Think of it as the wood and brick used to build a house. Whereas a WordPress house can be built any way you want, proprietary platforms (such as Wix and Squarespace) are like model homes: You can rearrange parts of the house, but you have to work within the model you’ve chosen.

The Blaum brothers used Wix to build their site. “The interface was easy to work with, a Wix designer doesn’t cost a ton of money and, since it’s illegal for us to sell alcohol off the website, we didn’t have to worry about that,” says Matt Blaum.

So how much should a website cost? It depends on where you’re located and what needs to be done, as well as whether you’re building a new site or redesigning an existing one. But there are general guidelines. Proprietary sites like Wix charge a monthly fee that depends on the services you use and can cost as much as $500 per year. This includes hosting through the service.

WordPress and Drupal are free to use, but you’ll likely need a designer or someone familiar with coding to set up your site. You’ll also have to arrange hosting—that is, where your website is stored digitally. This can run into thousands of dollars per year depending on how much traffic you get and the services you need.

“You need an e-commerce partner that can handle the complexities of the alcohol industry, such as label registration, destination state sales tax, and legal age drinking limits, to name a few.” —Zach Kamphuis, Commerce7

Wangbickler’s best estimate: A brochure site, with nothing more than basic e-commerce (and not selling alcohol), could cost anywhere from $2,500 to $10,000 to get up and running. That could include the cost of a designer and extras such as adding video to the site. A recent Brennan Vineyards redesign that included adding video to the site, says Conley, cost around $3,000. If you want to sell alcohol, add another $2,500 to the design cost, in addition to a specialized e-commerce add-on. These services, which automatically update as the laws change, sometimes have a setup charge, plus monthly fees, often with a sliding scale based on sales volume.

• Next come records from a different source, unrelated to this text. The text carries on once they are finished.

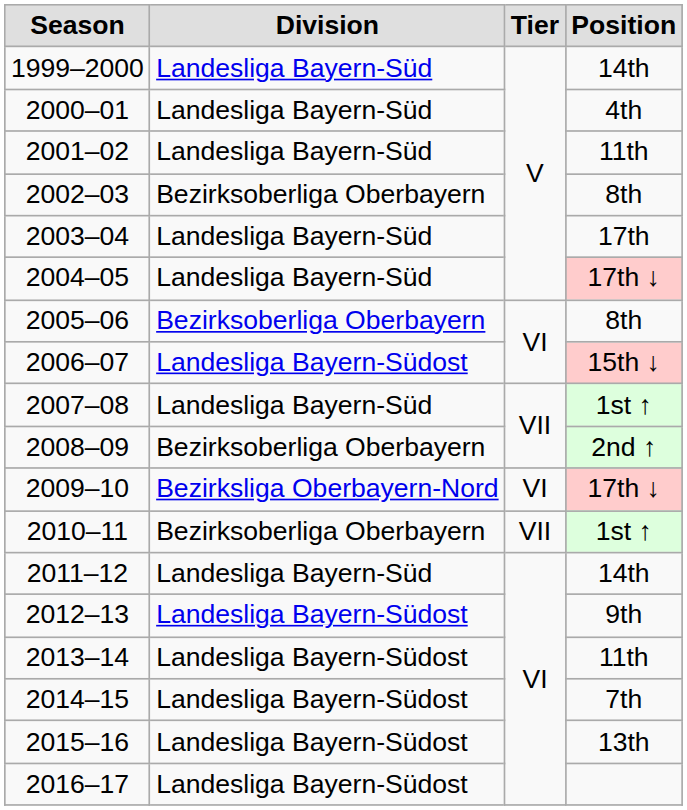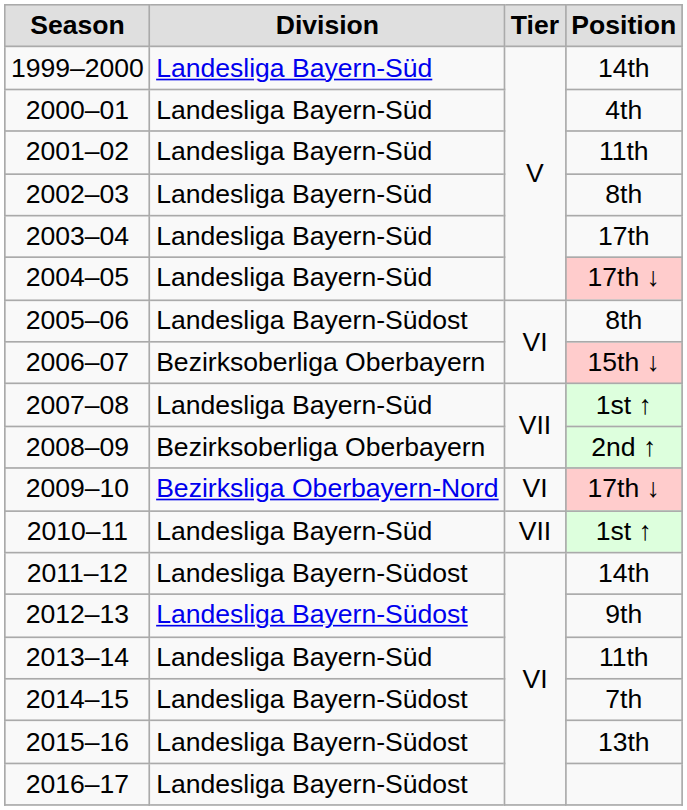2002–03 | Division: Bezirksoberliga Oberbayern -> Landesliga Bayern-Süd
2005–06 | Division: Bezirksoberliga Oberbayern -> Landesliga Bayern-Südost
2006–07 | Division: Landesliga Bayern-Südost -> Bezirksoberliga Oberbayern
2010–11 | Division: Bezirksoberliga Oberbayern -> Landesliga Bayern-Süd
2011–12 | Division: Landesliga Bayern-Süd -> Landesliga Bayern-Südost
2013–14 | Division: Landesliga Bayern-Südost -> Landesliga Bayern-Süd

“You pay for what you get,” says Richard Darbey, who oversees the website for Great Lakes Brewing in Cleveland, Ohio. His estimate: About $3,000, not including basic e-commerce and with the caveat that, “You’re going to have growing pains. Just understand that going in.”

 

Make It User Friendly

A best-practices website, be it new or a redesign, the experts says, should include the following:

  • Start with the basics: phone number, hours of operation, and product descriptions (even if you can’t sell them online). “Make sure this information is easy to find,” says web designer Kermit Woodall. “These are often buried on sites, but they’re some of the most common things people want to know.”
  • Don’t let design overwhelm readability. Most of your customers will not be web savants, so the site needs to be attractive but easy to navigate.
  • Contact information should be specific for customers, trade, and media. A general mailbox or a web form is very “last decade.”
  • Do you use a menu? Then make sure your customers can read and browse it on the website. Don’t use a PDF and assume that’s enough.

 

Does it work?

The designers, marketers, and website managers interviewed for this story all agree a well-designed website draws traffic and boosts sales. Brennan’s visitors increased more than 200 percent after a recent redesign, which brought upticks in sales and wine club memberships.

Conversely, they say, it’s also amazing—even in the second decade of the 21st century—how many websites aren’t well designed. “That’s the biggest mistake people make,” says Great Lakes Brewing’s Communications Supervisor Marissa DeSantis. “[Producers sometimes] just don’t understand that this is how people find us these days.”